** Material provided **
......

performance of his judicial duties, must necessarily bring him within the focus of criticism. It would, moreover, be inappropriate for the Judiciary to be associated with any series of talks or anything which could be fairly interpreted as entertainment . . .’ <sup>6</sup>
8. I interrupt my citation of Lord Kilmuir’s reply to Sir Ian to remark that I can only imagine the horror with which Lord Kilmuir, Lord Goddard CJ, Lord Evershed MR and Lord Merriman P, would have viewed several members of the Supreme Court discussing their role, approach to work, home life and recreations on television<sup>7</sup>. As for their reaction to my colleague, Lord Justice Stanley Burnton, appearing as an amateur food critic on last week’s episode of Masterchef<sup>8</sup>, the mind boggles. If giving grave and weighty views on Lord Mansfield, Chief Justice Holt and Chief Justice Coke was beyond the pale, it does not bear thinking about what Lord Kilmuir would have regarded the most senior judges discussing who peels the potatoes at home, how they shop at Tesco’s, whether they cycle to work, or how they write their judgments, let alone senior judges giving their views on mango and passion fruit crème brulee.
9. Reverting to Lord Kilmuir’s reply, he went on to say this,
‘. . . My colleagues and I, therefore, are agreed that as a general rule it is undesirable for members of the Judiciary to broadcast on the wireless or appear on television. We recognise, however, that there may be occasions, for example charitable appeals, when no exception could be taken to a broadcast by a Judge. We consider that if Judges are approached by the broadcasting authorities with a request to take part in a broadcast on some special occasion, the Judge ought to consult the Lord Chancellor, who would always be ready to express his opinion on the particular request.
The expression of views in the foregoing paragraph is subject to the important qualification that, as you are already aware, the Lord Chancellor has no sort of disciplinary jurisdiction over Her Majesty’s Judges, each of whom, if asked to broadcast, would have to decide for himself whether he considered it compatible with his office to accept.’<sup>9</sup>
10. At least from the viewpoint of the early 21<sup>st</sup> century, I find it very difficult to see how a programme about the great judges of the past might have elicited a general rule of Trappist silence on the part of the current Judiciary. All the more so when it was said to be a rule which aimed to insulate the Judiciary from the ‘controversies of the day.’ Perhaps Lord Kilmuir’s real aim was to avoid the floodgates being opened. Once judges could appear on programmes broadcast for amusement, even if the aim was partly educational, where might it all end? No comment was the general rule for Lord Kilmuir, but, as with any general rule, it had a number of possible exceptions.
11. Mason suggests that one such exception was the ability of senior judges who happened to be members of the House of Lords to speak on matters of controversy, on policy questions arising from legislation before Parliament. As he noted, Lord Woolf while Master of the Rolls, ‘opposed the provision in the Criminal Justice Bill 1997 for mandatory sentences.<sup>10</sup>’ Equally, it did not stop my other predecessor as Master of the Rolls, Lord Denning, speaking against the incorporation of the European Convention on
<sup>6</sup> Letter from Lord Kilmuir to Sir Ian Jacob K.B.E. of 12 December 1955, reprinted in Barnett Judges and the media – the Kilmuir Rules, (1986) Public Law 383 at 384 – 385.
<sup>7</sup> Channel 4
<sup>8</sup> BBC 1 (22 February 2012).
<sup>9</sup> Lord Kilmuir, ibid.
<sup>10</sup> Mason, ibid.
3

......

** Assignment **
Quote verbatim the line containing "<sup>8</sup> BBC 1 (22 February 2012)." and every line after it through the end of the records above.

** Finished exercise **
<sup>8</sup> BBC 1 (22 February 2012).
<sup>9</sup> Lord Kilmuir, ibid.
<sup>10</sup> Mason, ibid.
3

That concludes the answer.